The sequence of events that led him to being awarded his Victoria Cross (Australia’s highest military honour) was one of the most successful large-scale actions that Australians were ever engaged in.

In a lone attack, he managed his way through barbed wire and drove the enemy off, capturing four machine-guns and 50 men. He then led the company on to its objective.

Three days later – August 11, 1918 – while walking along the line to encourage his men, he was shot by a sniper and killed.

Alfred Gaby - the brother of Mav Weller's great-great-great-grandfather. Picture: supplied

Gaby’s story has been passed down folklore from generation to generation.

Weller said it was a story he knew about but not in great detail until late last year, when the Saints sent a group of their younger players to Canberra for a leadership camp.

A visit to the war memorial gave him the chance to further study his ancestor’s legacy.

"As a family we have always been really proud of him but I never really knew a lot about him until that trip," Weller said.

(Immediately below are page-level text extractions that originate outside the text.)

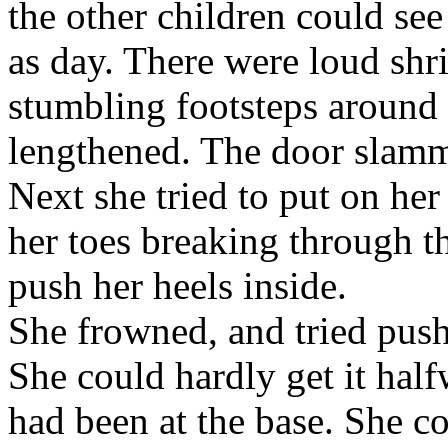
the other children could se
as day. There were loud shr
stumbling footsteps around 
lengthened. The door slamm
Next she tried to put on he
her toes breaking through t
push her heels inside.
She frowned, and tried push
She could hardly get it hal
had been at the base. She co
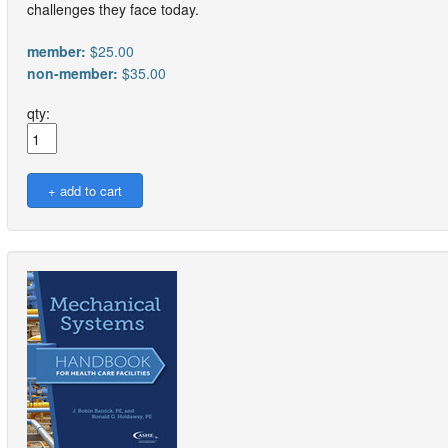
challenges they face today.
member:
$25.00
non-member:
$35.00
qty:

"He only had a couple of bullets left, but he basically took on everyone and saved the whole platoon. He was outnumbered and it was amazing he did what he did."

Maverick’s mother, Judith Weller (nee Gaby), said she had taken it upon herself to teach her family about her great-great-uncle’s legacy.

"It’s a pretty amazing story the more you look at it. We had Mav back home recently and I made sure he read up on it because it’s so significant," she said.